SUPPLIED TEXT
* begin *

This is a transitional time of year, good for both reflection and forward thinking. At this point, you’ve had your successes and failures. You’ve had initiatives that went sideways. You’ve said “good bye” to some old employees and welcomed in some new ones. You’ve hit your goals and missed your goals. You’ve loved your job ... and there were times when you’ve hated your job. And on January 1, 2015, your Profit & Loss Statement revenues will revert back to zero and the endless process of leading your business will start all over again. The question to ponder now is ... what do you want to change in 2015?

Here are my ten No-Compromise home-stretch thoughts:

  1. Managing your batteries: Running a company can drain your physical and emotional batteries to the point where you feel leadership fatigue ... or even worse – total burnout. You’re not a superhero with superpowers; you’re a human being with real life limitations. Stress is a part of leadership, and comes in the form of making tough decisions, doing work that pushes you outside of your comfort zones, dealing with employee stuff, and feeling the weight of ever-present financial pressures. THOUGHTS: What do you need to change in your leadership work and workload? If you had to focus your attention on only high value work, what work would you have to let go?

  2. Evict the elephant: Every company has an elephant or two hanging around and getting in the way. Making friends with your elephant is a compromise and only gives you a bigger, tougher elephant that you will eventually be forced to evict. It’s gotta go. THOUGHTS: What is it costing you to feed the elephant in terms of drama, culture contamination and lost revenue? What’s the worst that could happen if you evicted the elephant? What opportunities would an elephant eviction create? When are you going to serve the eviction notice?

  3. Deal with debt: Debt is 100% super-concentrated business drag. A company simply cannot gain speed or progress to a goal when it’s dragging a load of debt. Credit card debt is the worst. THOUGHTS: If your debt load is too heavy (meaning your monthly payments are draining your cash reserves), what’s your plan to get your debt to a manageable level? If your payroll costs are too high, what’s your plan to fix them? If spending is out of control and inventory purchases are not within budget, what’s the plan to reign it all in? If you’re not sure how to get your expenses and your debt under control, ask for help.

  4. Get your “balance”: If you’re all work and no play, you really need to rethink how you manage your time. Personal time management is a discipline. I’ve coached many leaders that work 60 to 100 hours a week being grossly inefficient and wasting time at the expense of both their family and personal wellbeing. THOUGHTS: Leaders should be working on high value items - not low-level stuff that could be delegated. What’s your plan to work more efficiently and effectively to recapture time for you? What’s your plan to prevent others from putting their “monkeys” on your back?

* end *

EXTRACTED MATERIAL
* begin *

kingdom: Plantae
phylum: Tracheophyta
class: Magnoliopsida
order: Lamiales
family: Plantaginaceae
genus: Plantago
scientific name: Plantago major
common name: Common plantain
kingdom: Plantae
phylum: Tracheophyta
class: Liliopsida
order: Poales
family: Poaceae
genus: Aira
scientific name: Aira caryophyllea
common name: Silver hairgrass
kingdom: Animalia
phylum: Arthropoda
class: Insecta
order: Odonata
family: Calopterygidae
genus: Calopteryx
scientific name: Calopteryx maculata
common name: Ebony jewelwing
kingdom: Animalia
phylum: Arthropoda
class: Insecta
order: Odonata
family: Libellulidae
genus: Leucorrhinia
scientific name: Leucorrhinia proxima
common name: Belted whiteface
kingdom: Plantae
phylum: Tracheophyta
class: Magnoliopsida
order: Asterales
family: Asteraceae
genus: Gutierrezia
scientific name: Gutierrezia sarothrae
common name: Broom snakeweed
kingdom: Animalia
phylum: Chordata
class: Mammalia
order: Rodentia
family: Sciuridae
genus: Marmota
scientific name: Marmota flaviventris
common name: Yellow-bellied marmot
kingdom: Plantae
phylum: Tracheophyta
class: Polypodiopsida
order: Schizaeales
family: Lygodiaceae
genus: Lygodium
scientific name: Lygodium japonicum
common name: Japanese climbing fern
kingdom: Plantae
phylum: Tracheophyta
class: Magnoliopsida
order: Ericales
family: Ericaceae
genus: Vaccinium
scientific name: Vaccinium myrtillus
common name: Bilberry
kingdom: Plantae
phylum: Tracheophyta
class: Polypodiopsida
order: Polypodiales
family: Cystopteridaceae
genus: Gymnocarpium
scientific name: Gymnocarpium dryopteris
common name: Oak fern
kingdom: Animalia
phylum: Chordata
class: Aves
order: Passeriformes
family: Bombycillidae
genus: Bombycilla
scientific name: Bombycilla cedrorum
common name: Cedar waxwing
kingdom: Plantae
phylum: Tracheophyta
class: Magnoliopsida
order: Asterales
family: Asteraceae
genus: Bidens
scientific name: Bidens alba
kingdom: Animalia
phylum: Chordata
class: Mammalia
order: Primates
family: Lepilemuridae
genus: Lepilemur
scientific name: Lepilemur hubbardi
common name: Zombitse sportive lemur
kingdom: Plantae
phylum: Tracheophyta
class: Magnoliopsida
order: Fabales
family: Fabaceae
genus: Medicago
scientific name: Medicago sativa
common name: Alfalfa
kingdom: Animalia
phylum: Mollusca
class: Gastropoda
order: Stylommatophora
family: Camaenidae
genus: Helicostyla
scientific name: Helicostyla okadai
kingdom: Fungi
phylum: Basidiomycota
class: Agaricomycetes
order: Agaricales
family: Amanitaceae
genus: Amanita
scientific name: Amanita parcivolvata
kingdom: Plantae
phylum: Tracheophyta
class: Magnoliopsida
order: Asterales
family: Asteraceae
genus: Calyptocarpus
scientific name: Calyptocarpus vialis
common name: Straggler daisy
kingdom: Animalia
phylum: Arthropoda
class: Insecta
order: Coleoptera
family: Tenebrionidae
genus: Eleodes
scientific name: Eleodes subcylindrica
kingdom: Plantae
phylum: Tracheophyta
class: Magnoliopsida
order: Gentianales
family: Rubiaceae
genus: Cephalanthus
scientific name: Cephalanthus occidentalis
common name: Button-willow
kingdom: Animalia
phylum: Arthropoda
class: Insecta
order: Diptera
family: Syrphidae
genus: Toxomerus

* end *

EXERCISE BRIEF
Carry on the year-end leadership list from the point where it stops. The records were taken from a separate source.

TASK ANSWER
  5. Tune-up your “voice”: When employees start saying, “All you care about are the numbers,” or, “Whatever we do is never good enough,” your leadership voice needs a tune-up. As a leader, your voice is the voice of the company. How you communicate, both verbally and through body language, speaks volumes about your state of mind, sense of urgency and stress level. In your effort to make sales, cut expenses, boost productivity and improve quality, your “leadership voice” could actually be wrecking morale and fragmenting your culture. THOUGHTS: What disciplines are you practicing to ensure your intent is clear? What disciplines are you practicing to ensure that the best leader in you is showing up every day ... and not someone that resembles Darth Vader, leader of the Dark Side?

  6. Passion’s spark: If there is one thing I hope I never lose, it is my passion for the work I do. I love what I do, and yes, there are times when frustration tries to get the best of me ... but my passion quickly regains the upper hand. The day “work becomes work”, I will retire. All entrepreneurial leaders have a little spark of passion in their eyes that keeps them going when others quit. Passion’s spark is precious and you must always protect it from being extinguished. THOUGHTS: If your spark is threatened and your passion is hanging on by a thread, what’s your plan to get back on track? What exactly is snuffing out your spark and sapping your enthusiasm? What are you going to do today, tomorrow, this month ... and next year ... to fuel your passion?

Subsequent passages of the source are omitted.